Creamfields has played a special role in Ben Hemsley’s DJ career twice now. Only the year before, he surprised dance music fans with a set that was widely touted as the festival’s best. “I was never meant to be playing. The only reason I was is because some European artists couldn’t get to the festival because of COVID restrictions,” he says. “Ten minutes before I went on the stage, there was no one in this 8,000 capacity tent. I’d brought my mum and my mum’s best friend down. I thought, ‘God this is embarrassing.’” But he needn’t have worried. Five minutes before his set, the tent suddenly flooded with ravers all keen to see the maker of “Through 2 You” – his debut record on Ministry of Sound, which had been getting significant airplay on BBC Radio 1.
“I was like, ‘Woah, what’s going on here? That’s mental,’” says Hemsley. “I had this playlist on a USB – like, right, this is the sort of stuff I’ll play. And then I thought ‘You know what?
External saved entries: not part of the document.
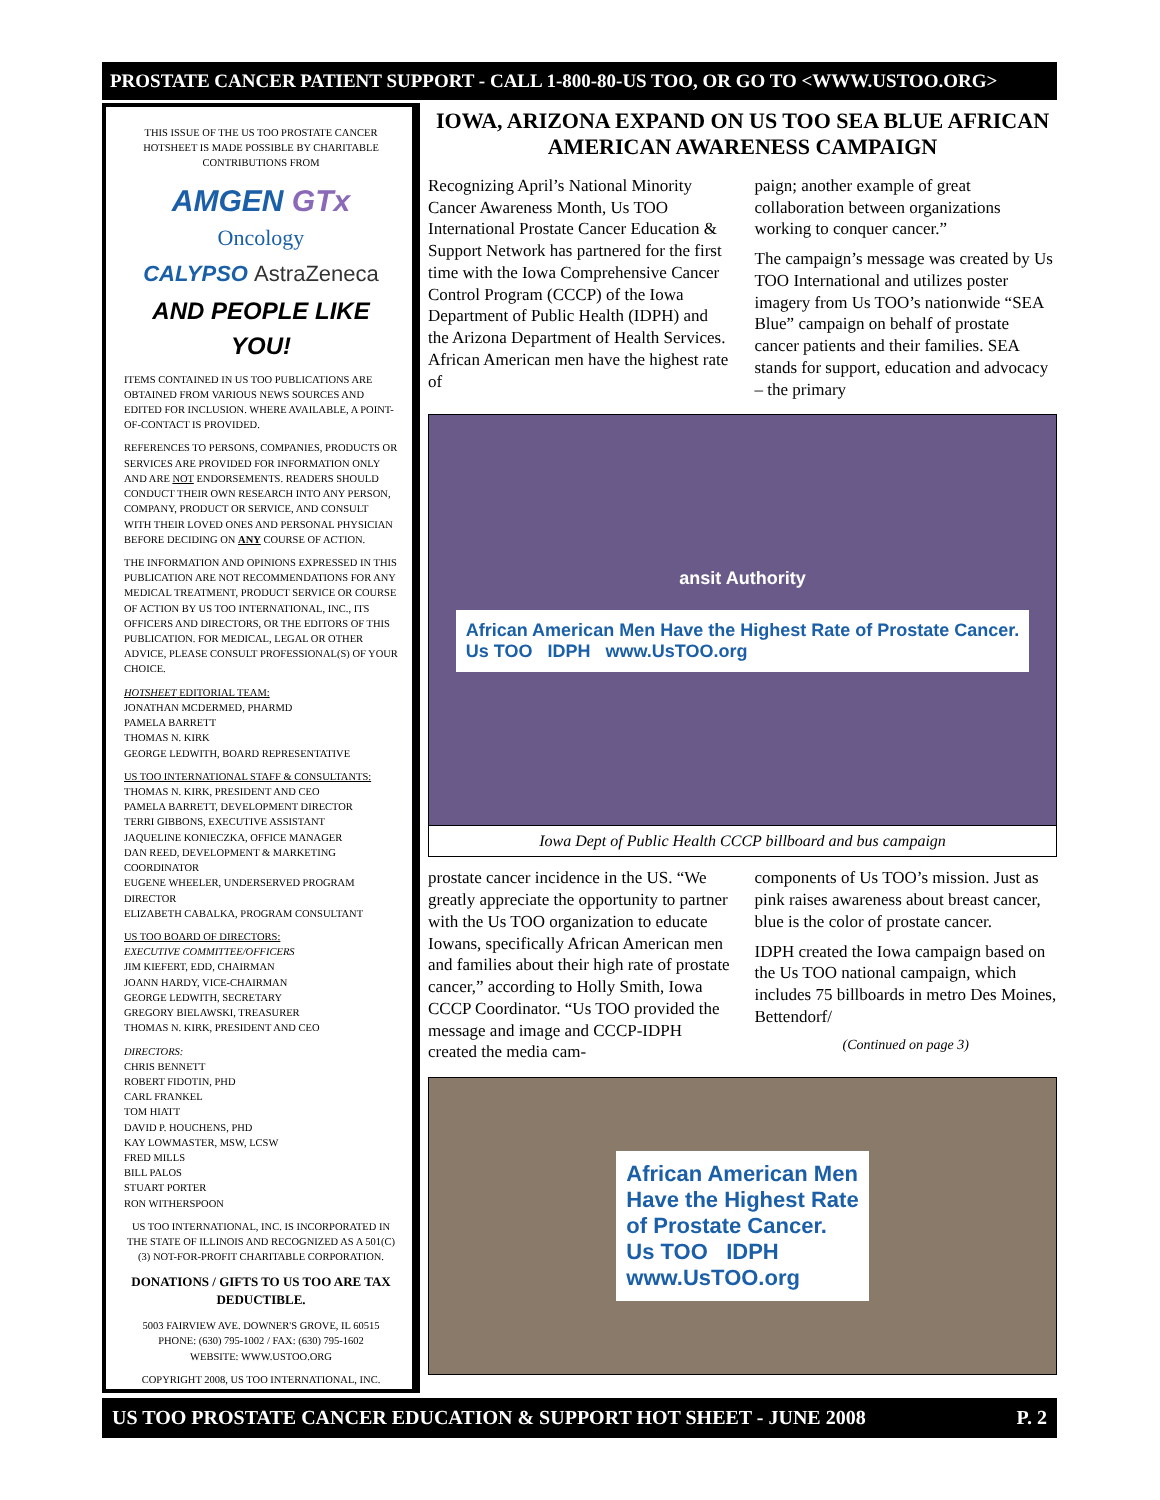PROSTATE CANCER PATIENT SUPPORT - CALL 1-800-80-US TOO, OR GO TO <WWW.USTOO.ORG>
THIS ISSUE OF THE US TOO PROSTATE CANCER HOTSHEET IS MADE POSSIBLE BY CHARITABLE CONTRIBUTIONS FROM
AMGEN GTx
Oncology
CALYPSO AstraZeneca
AND PEOPLE LIKE YOU!
ITEMS CONTAINED IN US TOO PUBLICATIONS ARE OBTAINED FROM VARIOUS NEWS SOURCES AND EDITED FOR INCLUSION. WHERE AVAILABLE, A POINT-OF-CONTACT IS PROVIDED.
REFERENCES TO PERSONS, COMPANIES, PRODUCTS OR SERVICES ARE PROVIDED FOR INFORMATION ONLY AND ARE NOT ENDORSEMENTS. READERS SHOULD CONDUCT THEIR OWN RESEARCH INTO ANY PERSON, COMPANY, PRODUCT OR SERVICE, AND CONSULT WITH THEIR LOVED ONES AND PERSONAL PHYSICIAN BEFORE DECIDING ON ANY COURSE OF ACTION.
THE INFORMATION AND OPINIONS EXPRESSED IN THIS PUBLICATION ARE NOT RECOMMENDATIONS FOR ANY MEDICAL TREATMENT, PRODUCT SERVICE OR COURSE OF ACTION BY US TOO INTERNATIONAL, INC., ITS OFFICERS AND DIRECTORS, OR THE EDITORS OF THIS PUBLICATION. FOR MEDICAL, LEGAL OR OTHER ADVICE, PLEASE CONSULT PROFESSIONAL(S) OF YOUR CHOICE.
HOTSHEET EDITORIAL TEAM:
JONATHAN MCDERMED, PHARMD
PAMELA BARRETT
THOMAS N. KIRK
GEORGE LEDWITH, BOARD REPRESENTATIVE
US TOO INTERNATIONAL STAFF & CONSULTANTS:
THOMAS N. KIRK, PRESIDENT AND CEO
PAMELA BARRETT, DEVELOPMENT DIRECTOR
TERRI GIBBONS, EXECUTIVE ASSISTANT
JAQUELINE KONIECZKA, OFFICE MANAGER
DAN REED, DEVELOPMENT & MARKETING COORDINATOR
EUGENE WHEELER, UNDERSERVED PROGRAM DIRECTOR
ELIZABETH CABALKA, PROGRAM CONSULTANT
US TOO BOARD OF DIRECTORS:
EXECUTIVE COMMITTEE/OFFICERS
JIM KIEFERT, EDD, CHAIRMAN
JOANN HARDY, VICE-CHAIRMAN
GEORGE LEDWITH, SECRETARY
GREGORY BIELAWSKI, TREASURER
THOMAS N. KIRK, PRESIDENT AND CEO
DIRECTORS:
CHRIS BENNETT
ROBERT FIDOTIN, PHD
CARL FRANKEL
TOM HIATT
DAVID P. HOUCHENS, PHD
KAY LOWMASTER, MSW, LCSW
FRED MILLS
BILL PALOS
STUART PORTER
RON WITHERSPOON
US TOO INTERNATIONAL, INC. IS INCORPORATED IN THE STATE OF ILLINOIS AND RECOGNIZED AS A 501(C)(3) NOT-FOR-PROFIT CHARITABLE CORPORATION.
DONATIONS / GIFTS TO US TOO ARE TAX DEDUCTIBLE.
5003 FAIRVIEW AVE. DOWNER'S GROVE, IL 60515
PHONE: (630) 795-1002 / FAX: (630) 795-1602
WEBSITE: WWW.USTOO.ORG
COPYRIGHT 2008, US TOO INTERNATIONAL, INC.
IOWA, ARIZONA EXPAND ON US TOO SEA BLUE AFRICAN AMERICAN AWARENESS CAMPAIGN
Recognizing April’s National Minority Cancer Awareness Month, Us TOO International Prostate Cancer Education & Support Network has partnered for the first time with the Iowa Comprehensive Cancer Control Program (CCCP) of the Iowa Department of Public Health (IDPH) and the Arizona Department of Health Services. African American men have the highest rate of
paign; another example of great collaboration between organizations working to conquer cancer.”
The campaign’s message was created by Us TOO International and utilizes poster imagery from Us TOO’s nationwide “SEA Blue” campaign on behalf of prostate cancer patients and their families. SEA stands for support, education and advocacy – the primary
ansit Authority
African American Men Have the Highest Rate of Prostate Cancer.
Us TOO IDPH www.UsTOO.org
Iowa Dept of Public Health CCCP billboard and bus campaign
prostate cancer incidence in the US. “We greatly appreciate the opportunity to partner with the Us TOO organization to educate Iowans, specifically African American men and families about their high rate of prostate cancer,” according to Holly Smith, Iowa CCCP Coordinator. “Us TOO provided the message and image and CCCP-IDPH created the media cam-
components of Us TOO’s mission. Just as pink raises awareness about breast cancer, blue is the color of prostate cancer.
IDPH created the Iowa campaign based on the Us TOO national campaign, which includes 75 billboards in metro Des Moines, Bettendorf/
(Continued on page 3)
African American Men
Have the Highest Rate
of Prostate Cancer.
Us TOO IDPH
www.UsTOO.org
US TOO PROSTATE CANCER EDUCATION & SUPPORT HOT SHEET - JUNE 2008 P. 2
I’m going to just play what I think is going to give them the best time, and me. I really stuck my heart in it. That was the first time I played where the majority of my set was trance.”
Trance, according to Hemsley, is his “first love,” which he’s increasingly leaning into on his productions, as seen in his sundrenched 2022 single, “Erase Me” on Armada Music — a fitting addition to the label’s legendary trance catalog (with more to come). “No matter how powerful your kick drum needs to be on certain speakers, or how sonically compatible with other stuff that needs to be, trance lasts a lifetime because, in a way, the music theory behind a lot of trance is like classical compositions,” he says. “I remember a Denis Sulta set from 2017. He was playing these trance songs in his set. I think the songs that are released today, the majority of them, if we play them in 20 years time, people will go, ‘What is that shit?’ But there’s a reason why trance songs lasted so long. It’s because they’ve got heart and soul.”
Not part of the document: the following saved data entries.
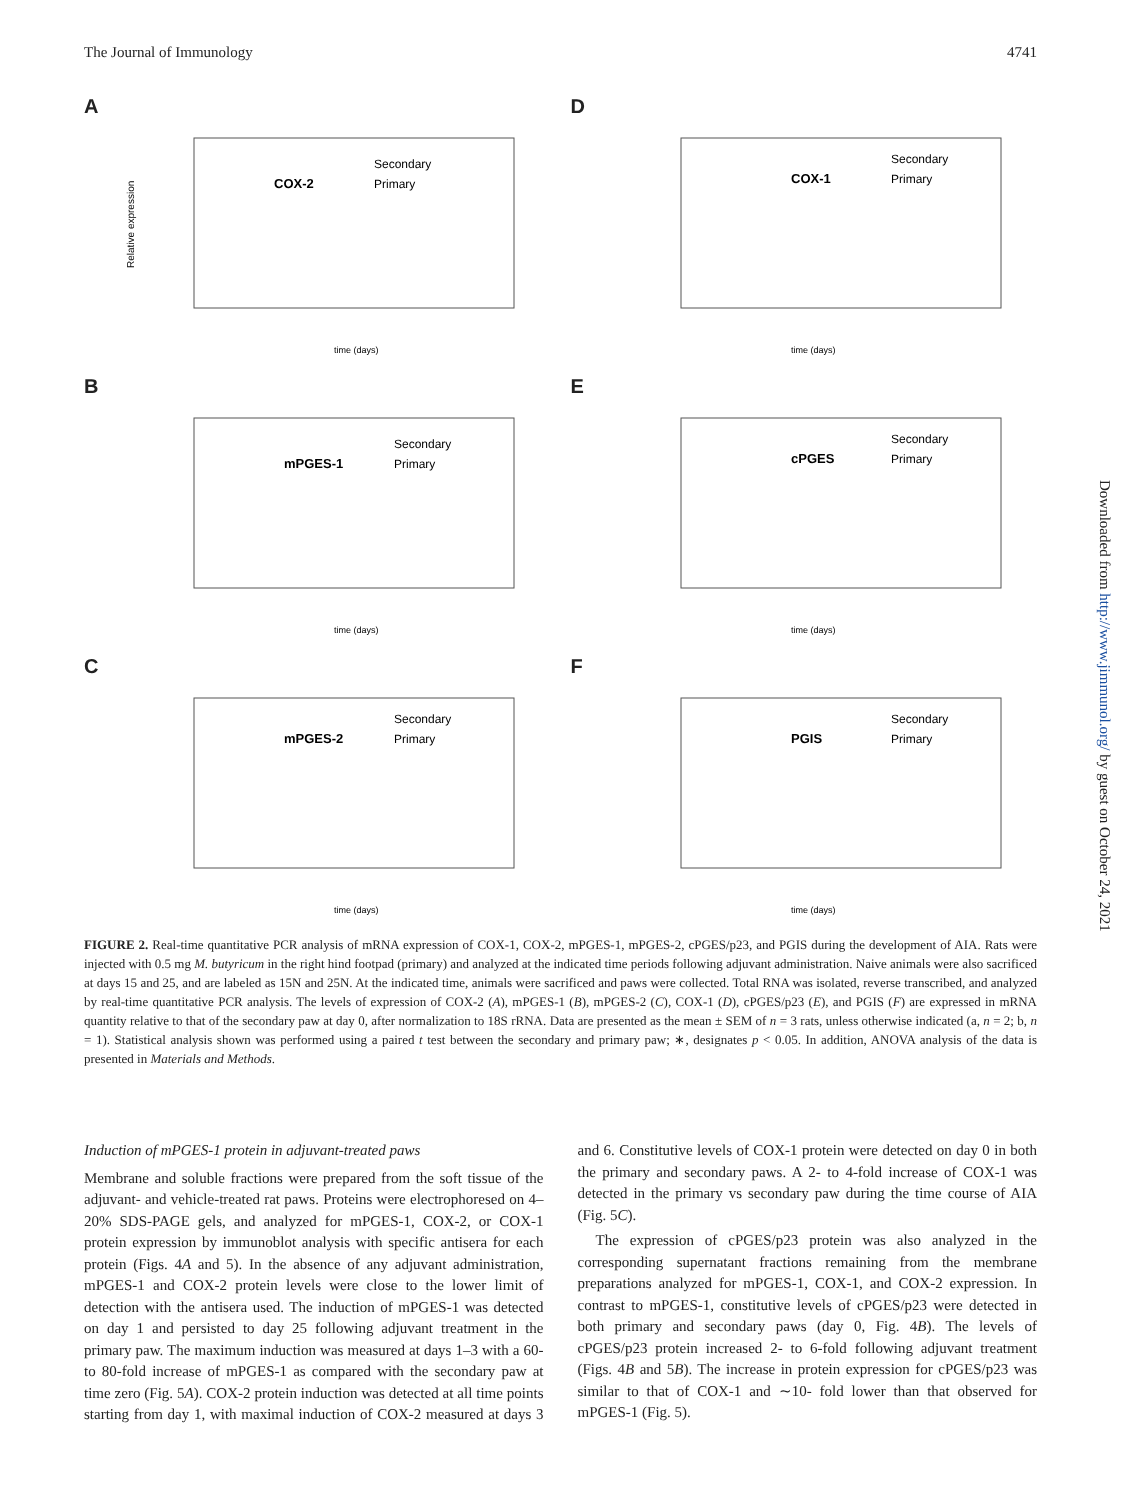The Journal of Immunology 4741
A
COX-2
Secondary
Primary
Relative expression
time (days)
D
COX-1
Secondary
Primary
time (days)
B
mPGES-1
Secondary
Primary
time (days)
E
cPGES
Secondary
Primary
time (days)
C
mPGES-2
Secondary
Primary
time (days)
F
PGIS
Secondary
Primary
time (days)
FIGURE 2. Real-time quantitative PCR analysis of mRNA expression of COX-1, COX-2, mPGES-1, mPGES-2, cPGES/p23, and PGIS during the development of AIA. Rats were injected with 0.5 mg M. butyricum in the right hind footpad (primary) and analyzed at the indicated time periods following adjuvant administration. Naive animals were also sacrificed at days 15 and 25, and are labeled as 15N and 25N. At the indicated time, animals were sacrificed and paws were collected. Total RNA was isolated, reverse transcribed, and analyzed by real-time quantitative PCR analysis. The levels of expression of COX-2 (A), mPGES-1 (B), mPGES-2 (C), COX-1 (D), cPGES/p23 (E), and PGIS (F) are expressed in mRNA quantity relative to that of the secondary paw at day 0, after normalization to 18S rRNA. Data are presented as the mean ± SEM of n = 3 rats, unless otherwise indicated (a, n = 2; b, n = 1). Statistical analysis shown was performed using a paired t test between the secondary and primary paw; ∗, designates p < 0.05. In addition, ANOVA analysis of the data is presented in Materials and Methods.
Induction of mPGES-1 protein in adjuvant-treated paws
Membrane and soluble fractions were prepared from the soft tissue of the adjuvant- and vehicle-treated rat paws. Proteins were electrophoresed on 4–20% SDS-PAGE gels, and analyzed for mPGES-1, COX-2, or COX-1 protein expression by immunoblot analysis with specific antisera for each protein (Figs. 4A and 5). In the absence of any adjuvant administration, mPGES-1 and COX-2 protein levels were close to the lower limit of detection with the antisera used. The induction of mPGES-1 was detected on day 1 and persisted to day 25 following adjuvant treatment in the primary paw. The maximum induction was measured at days 1–3 with a 60- to 80-fold increase of mPGES-1 as compared with the secondary paw at time zero (Fig. 5A). COX-2 protein induction was detected at all time points starting from day 1, with maximal induction of COX-2 measured at days 3 and 6. Constitutive levels of COX-1 protein were detected on day 0 in both the primary and secondary paws. A 2- to 4-fold increase of COX-1 was detected in the primary vs secondary paw during the time course of AIA (Fig. 5C).
The expression of cPGES/p23 protein was also analyzed in the corresponding supernatant fractions remaining from the membrane preparations analyzed for mPGES-1, COX-1, and COX-2 expression. In contrast to mPGES-1, constitutive levels of cPGES/p23 were detected in both primary and secondary paws (day 0, Fig. 4B). The levels of cPGES/p23 protein increased 2- to 6-fold following adjuvant treatment (Figs. 4B and 5B). The increase in protein expression for cPGES/p23 was similar to that of COX-1 and ∼10- fold lower than that observed for mPGES-1 (Fig. 5).
Downloaded from http://www.jimmunol.org/ by guest on October 24, 2021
With the launch of his own imprint bebé recordings, Hemsley hopes to revive that retro sound he adores by platforming artists that blend trance with other genres, like hard house or techno. “There’s this new kid called Luvstruck. He’s just sent us two new ones. I literally replied and said, ‘Let me sign them now,’” says Hemsley. He also namechecks In Effect and Kyle Starkey, as well as old school names like the Netherlands-based Klubbheads, “who were early inspirations of mine. They’re absolutely unreal. Their stuff is pretty much classed as scouse house, which is donk stuff.” But perhaps the biggest name drop is Yomanda, best remembered for his 1999 hit “Synth & Strings”, which erupted from the house music underground into the top 10 of the UK singles chart. “He’s an unbelievable classic DJ who inspires a lot of my tunes still to this day,” says Hemsley.
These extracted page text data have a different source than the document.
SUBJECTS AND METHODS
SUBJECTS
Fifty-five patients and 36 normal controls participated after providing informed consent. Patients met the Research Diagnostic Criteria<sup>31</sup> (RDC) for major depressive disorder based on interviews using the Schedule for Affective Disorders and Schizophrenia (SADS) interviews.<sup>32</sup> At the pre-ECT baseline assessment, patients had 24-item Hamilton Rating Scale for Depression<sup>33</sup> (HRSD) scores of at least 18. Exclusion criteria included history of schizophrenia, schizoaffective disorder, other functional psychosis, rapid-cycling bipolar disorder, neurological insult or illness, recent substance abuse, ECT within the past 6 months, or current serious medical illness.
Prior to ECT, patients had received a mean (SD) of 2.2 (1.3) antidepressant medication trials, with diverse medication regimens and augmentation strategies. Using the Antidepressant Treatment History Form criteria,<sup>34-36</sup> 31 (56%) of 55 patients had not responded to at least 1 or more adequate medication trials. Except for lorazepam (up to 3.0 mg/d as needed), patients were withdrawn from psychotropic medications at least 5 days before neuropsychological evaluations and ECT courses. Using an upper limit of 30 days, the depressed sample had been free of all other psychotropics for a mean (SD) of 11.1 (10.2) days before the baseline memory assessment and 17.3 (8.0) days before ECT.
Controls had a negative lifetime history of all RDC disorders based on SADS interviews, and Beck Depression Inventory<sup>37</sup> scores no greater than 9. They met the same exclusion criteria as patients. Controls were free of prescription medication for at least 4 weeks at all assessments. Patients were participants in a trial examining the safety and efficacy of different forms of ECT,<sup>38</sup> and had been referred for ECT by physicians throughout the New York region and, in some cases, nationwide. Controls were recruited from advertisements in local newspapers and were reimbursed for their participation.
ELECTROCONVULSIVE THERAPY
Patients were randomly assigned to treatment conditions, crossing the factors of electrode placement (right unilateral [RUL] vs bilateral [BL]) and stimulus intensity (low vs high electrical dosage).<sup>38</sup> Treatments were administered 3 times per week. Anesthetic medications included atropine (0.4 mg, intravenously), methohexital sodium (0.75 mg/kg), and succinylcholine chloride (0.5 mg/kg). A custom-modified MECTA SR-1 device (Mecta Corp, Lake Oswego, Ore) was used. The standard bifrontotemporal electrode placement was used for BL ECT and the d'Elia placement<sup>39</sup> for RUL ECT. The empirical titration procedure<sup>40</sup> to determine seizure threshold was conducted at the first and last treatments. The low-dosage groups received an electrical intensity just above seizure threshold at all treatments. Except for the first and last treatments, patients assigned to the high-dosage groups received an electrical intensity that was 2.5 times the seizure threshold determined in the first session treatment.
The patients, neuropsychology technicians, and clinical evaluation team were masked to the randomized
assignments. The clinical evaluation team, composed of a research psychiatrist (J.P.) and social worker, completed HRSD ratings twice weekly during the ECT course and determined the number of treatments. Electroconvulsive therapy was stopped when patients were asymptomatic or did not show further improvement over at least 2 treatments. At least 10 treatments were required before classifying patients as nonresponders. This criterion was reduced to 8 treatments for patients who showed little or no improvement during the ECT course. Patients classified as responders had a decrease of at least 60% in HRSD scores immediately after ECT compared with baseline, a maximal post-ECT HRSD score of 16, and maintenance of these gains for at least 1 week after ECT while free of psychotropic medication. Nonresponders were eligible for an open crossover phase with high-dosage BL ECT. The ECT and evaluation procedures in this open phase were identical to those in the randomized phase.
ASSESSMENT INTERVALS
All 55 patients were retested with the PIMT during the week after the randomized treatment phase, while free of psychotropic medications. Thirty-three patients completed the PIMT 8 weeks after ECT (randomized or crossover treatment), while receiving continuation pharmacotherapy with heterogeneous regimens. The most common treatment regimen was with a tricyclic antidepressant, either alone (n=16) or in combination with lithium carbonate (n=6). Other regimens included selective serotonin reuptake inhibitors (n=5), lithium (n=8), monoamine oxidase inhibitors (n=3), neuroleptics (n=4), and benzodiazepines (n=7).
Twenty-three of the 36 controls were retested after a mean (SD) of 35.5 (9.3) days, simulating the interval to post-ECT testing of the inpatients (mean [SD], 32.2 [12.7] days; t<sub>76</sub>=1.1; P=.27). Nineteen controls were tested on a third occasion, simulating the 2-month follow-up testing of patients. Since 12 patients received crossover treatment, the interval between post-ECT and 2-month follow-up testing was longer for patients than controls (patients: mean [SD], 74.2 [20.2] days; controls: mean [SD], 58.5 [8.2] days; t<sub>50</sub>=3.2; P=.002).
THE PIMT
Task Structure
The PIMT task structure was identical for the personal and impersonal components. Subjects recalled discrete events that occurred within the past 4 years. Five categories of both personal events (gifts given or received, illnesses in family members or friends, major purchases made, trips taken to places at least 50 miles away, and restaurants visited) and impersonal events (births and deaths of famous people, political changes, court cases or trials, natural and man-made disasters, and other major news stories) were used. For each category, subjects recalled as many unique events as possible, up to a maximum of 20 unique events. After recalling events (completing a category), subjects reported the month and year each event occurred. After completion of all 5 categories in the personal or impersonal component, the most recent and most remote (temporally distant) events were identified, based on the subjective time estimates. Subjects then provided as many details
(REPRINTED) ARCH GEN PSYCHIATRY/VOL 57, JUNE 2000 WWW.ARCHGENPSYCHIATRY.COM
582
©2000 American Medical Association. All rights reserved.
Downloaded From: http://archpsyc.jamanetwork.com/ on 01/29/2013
For someone who is still a relatively new talent on the dance music circuit, Ben Hemsley already has some immense achievements to look back on. But there’s one accolade that could top them all. Does he feel that he’s made his mum, the one who started it all by helping Hemsley fall in love with dance music, proud? His answer is, once again, clear-cut: “100%. Out of everything I achieve, that’s the best feeling. That’s the most important.”